The irony of the whole thing or the bad thing is that I ended up having, right when I turned 50, my knee just went in the toilet. I've been fighting that ever since. And I had the knee replacement this year, and now I'm looking forward to where it's going to get better and better, and my game hopefully will get better and better as that gets healthier. Then that's going to change my thinking as far as whether I really want -- I'd love to make one more just-have-fun year, play the regular TOUR mostly, play the senior majors.
But the dynamics of the TOUR has changed a lot, too. When they went to the FedExCup and they condensed the schedule down, and some of the golf courses that they have now are not really conducive or advantageous for me to go play because they're just big, big long golf courses. And these guys are hitting it forever.

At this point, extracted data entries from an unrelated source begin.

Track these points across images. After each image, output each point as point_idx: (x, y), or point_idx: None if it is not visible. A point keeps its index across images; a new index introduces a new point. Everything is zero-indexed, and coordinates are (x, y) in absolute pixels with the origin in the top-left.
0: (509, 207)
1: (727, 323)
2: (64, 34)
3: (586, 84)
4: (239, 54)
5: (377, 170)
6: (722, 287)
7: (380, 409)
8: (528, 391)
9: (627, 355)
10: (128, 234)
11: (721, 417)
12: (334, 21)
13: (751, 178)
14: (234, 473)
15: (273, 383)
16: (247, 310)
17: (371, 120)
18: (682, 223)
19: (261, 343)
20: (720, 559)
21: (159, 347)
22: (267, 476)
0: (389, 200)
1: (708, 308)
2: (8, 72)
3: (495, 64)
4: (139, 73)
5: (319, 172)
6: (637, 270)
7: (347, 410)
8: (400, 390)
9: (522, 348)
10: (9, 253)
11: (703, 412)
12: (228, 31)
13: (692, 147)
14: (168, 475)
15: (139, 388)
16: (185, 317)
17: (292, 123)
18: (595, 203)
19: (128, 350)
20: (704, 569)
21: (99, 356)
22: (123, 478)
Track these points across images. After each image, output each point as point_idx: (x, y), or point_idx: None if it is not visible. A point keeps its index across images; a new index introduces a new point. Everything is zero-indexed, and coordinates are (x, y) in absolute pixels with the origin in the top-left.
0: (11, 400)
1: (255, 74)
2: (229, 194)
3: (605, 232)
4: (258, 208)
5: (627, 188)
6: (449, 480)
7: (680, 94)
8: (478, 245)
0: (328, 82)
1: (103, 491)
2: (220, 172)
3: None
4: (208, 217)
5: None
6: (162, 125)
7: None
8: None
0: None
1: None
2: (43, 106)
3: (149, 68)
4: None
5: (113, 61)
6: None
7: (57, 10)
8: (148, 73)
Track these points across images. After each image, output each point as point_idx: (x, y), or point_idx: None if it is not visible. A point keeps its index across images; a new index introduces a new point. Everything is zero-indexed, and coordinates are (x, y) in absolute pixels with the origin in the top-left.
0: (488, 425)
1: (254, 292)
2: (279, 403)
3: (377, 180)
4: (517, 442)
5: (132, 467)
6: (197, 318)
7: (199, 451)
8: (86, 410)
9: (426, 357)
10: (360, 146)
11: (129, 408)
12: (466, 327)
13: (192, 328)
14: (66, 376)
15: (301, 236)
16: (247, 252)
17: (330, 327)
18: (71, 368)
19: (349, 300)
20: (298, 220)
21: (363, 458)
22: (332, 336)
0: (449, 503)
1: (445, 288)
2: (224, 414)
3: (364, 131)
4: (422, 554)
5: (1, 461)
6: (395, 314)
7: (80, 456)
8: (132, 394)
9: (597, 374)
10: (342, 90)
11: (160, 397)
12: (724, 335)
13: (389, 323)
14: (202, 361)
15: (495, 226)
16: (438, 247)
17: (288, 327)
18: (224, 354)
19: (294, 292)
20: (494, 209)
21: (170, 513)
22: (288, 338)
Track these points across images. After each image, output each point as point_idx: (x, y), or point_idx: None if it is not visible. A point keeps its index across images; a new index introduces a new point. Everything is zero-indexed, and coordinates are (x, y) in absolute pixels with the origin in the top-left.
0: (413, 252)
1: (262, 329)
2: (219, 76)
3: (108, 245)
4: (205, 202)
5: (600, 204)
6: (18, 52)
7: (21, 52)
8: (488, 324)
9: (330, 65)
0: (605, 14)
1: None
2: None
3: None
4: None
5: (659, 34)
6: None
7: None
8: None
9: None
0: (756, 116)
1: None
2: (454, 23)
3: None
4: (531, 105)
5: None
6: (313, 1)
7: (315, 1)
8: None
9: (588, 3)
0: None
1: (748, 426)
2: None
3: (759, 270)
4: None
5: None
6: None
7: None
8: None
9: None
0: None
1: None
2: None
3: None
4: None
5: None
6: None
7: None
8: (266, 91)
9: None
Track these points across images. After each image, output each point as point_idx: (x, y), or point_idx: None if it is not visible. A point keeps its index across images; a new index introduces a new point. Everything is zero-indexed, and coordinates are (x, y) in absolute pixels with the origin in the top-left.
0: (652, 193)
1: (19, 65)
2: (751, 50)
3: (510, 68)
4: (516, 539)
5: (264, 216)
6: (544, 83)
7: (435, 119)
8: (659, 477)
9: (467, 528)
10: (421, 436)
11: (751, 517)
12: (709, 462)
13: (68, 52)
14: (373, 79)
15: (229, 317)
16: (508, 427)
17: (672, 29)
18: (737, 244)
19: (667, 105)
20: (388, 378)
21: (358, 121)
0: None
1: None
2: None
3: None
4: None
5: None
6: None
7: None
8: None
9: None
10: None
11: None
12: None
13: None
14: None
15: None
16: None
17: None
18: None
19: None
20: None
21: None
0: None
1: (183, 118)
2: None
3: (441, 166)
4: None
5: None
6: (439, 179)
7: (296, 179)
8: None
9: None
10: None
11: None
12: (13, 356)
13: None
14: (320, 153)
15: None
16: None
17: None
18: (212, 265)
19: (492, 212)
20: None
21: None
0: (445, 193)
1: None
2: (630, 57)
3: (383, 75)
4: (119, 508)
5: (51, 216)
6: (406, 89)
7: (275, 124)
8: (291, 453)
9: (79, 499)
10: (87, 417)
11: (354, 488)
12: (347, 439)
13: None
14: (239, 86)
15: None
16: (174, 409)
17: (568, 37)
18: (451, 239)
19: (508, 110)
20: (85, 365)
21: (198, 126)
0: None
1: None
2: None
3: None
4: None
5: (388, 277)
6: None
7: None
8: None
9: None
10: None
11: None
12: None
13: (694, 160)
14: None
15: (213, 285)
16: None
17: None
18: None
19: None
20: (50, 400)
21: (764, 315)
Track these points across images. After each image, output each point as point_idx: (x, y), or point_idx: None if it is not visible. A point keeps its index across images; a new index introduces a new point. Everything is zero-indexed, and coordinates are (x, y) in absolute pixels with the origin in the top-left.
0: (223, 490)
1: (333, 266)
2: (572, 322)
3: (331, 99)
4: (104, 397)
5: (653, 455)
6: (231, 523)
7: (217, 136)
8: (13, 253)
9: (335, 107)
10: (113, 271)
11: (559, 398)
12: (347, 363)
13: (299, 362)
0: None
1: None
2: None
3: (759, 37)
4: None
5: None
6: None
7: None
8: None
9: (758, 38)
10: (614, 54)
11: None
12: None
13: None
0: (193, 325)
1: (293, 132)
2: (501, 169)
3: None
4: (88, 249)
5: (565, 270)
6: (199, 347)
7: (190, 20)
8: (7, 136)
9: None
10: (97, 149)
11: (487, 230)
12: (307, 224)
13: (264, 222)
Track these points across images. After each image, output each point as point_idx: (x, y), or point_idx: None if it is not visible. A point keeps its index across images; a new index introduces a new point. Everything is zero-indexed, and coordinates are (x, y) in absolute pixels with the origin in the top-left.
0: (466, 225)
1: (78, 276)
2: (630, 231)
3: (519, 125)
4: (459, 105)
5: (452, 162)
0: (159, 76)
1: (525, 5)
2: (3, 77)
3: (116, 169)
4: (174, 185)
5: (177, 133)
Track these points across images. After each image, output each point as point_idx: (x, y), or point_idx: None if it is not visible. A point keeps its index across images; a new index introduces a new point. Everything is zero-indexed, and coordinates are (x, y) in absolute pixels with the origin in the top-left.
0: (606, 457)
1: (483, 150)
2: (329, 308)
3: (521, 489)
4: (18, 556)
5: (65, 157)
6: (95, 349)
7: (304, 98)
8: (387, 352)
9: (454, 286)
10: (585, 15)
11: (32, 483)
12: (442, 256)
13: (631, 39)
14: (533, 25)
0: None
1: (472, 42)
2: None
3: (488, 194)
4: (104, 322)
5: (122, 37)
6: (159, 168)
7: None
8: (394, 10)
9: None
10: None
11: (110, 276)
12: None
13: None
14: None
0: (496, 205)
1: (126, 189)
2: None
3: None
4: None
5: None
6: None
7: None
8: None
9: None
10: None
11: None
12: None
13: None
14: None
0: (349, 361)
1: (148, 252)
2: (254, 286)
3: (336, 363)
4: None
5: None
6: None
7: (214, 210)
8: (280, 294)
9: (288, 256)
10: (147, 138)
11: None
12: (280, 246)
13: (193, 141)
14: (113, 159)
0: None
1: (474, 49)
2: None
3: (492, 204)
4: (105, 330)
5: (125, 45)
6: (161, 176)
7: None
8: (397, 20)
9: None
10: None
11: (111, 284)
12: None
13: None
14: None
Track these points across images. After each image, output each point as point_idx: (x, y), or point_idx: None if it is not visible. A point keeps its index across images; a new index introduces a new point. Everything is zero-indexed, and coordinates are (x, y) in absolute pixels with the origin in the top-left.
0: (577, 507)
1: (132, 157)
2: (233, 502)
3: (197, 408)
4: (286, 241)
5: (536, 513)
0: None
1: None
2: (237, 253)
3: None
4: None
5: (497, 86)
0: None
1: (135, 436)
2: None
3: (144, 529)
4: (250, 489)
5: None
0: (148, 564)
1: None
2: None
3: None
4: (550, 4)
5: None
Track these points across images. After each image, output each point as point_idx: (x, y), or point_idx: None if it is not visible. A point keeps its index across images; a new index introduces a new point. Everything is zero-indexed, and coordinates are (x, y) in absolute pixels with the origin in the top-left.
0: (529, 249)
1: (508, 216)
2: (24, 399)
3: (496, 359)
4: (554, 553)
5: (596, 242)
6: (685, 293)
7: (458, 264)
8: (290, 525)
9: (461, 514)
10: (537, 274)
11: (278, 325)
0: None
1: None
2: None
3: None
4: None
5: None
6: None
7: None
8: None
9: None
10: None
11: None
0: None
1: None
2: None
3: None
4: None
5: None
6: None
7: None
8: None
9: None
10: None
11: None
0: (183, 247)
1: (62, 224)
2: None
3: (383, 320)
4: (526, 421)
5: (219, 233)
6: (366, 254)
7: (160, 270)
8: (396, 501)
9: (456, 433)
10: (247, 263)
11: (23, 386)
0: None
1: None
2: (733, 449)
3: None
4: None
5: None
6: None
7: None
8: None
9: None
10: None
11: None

It's just I've got to be a little more of a cherry picker if I go out and play the regular TOUR. I still love the Hilton Heads and used to love old Westchester, that type of course, Colonials. But there are not as many golf courses that I really enjoy as much that are out there like I used to. I just played every week and kept on going and hoped my game picked up somewhere in that stretch, and it worked out pretty well.
So to answer, I really don't know. I'd love to give the TOUR one more big run, but I've got to see how the health goes and my game. And my focus more likely will be mostly on the Champions Tour. I really enjoy it out there. The Champions Tour is great. But it still doesn't have the overall feel of the big TOUR. No, this is the show, if you want to call it the show. This is the show.
CHRIS REIMER: We'll have Fred and our Blue Angels available on the patio. If you'd like to have some questions for them, there will be more talk about Fred's lunch.